Gavin Williamson stressed that asymptomatic testing would help break transmission chains as pupils return.

He praised a major testing programme that has helped to identify and isolate asymptomatic cases since March.

But there are concerns that more schools are having to send students home, as fears grow about the Delta variant first identified in India.

More than 50 million rapid Covid tests have been taken by students across England since January – and pupils have been encouraged to establish twice-weekly testing routines.

Mr Williamson said the testing programme would have been “unimaginable” a year ago.

“I am hugely grateful to the families, students and all those working in education for their role in making it happen,” he said.

But there are concerns about the impact of the Delta variant.

The National Education Union said this week that schools in Lancashire should stay shut for a week after half term, and that schools were driving transmission.

Lancashire had 10 areas in the top 20 worst-affected by coronavirus cases in England in the week to 28 May.

The National Association of Head Teachers (NAHT) said the latest data on the Delta variant was “certainly concerning”, and that more schools were having to close “multiple classes” or “bubbles” – especially in areas with high case numbers.

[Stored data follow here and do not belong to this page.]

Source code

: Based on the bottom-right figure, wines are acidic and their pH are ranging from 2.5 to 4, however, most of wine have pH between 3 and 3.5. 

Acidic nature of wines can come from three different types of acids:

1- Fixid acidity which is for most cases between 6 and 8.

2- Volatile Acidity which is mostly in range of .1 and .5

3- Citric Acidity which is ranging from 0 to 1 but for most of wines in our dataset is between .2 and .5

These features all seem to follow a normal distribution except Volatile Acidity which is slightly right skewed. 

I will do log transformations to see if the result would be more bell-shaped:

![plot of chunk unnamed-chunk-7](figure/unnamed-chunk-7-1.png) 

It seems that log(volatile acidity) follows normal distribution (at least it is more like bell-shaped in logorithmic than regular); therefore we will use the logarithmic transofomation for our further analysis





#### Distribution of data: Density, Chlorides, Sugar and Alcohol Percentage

Paul Whiteman, its general secretary, said it raised “serious questions about the government’s decision to remove some of the mitigation measures in schools last month”.

Pupils in England’s secondary schools were required to wear face coverings in classrooms and communal areas when in-person teaching resumed in March – but the government removed this requirement on 17 May, saying transmission in schools was falling.

Mr Whiteman said the country “must not sleepwalk into further widespread disruption to education”.

“The government must be proactive and use all the provisions of the existing contingency framework to ensure that transmission in schools is not allowed to proceed unchecked,” he said.

Recent research for the government found that pupils in England fell behind again in the second lockdown.

The prime minister has promised there will be more money “coming down the track” after the government’s catch-up plans were labelled a “damp squib”.

Education is a devolved matter, meaning that guidance on testing pupils varies in Scotland, Wales and Northern Ireland.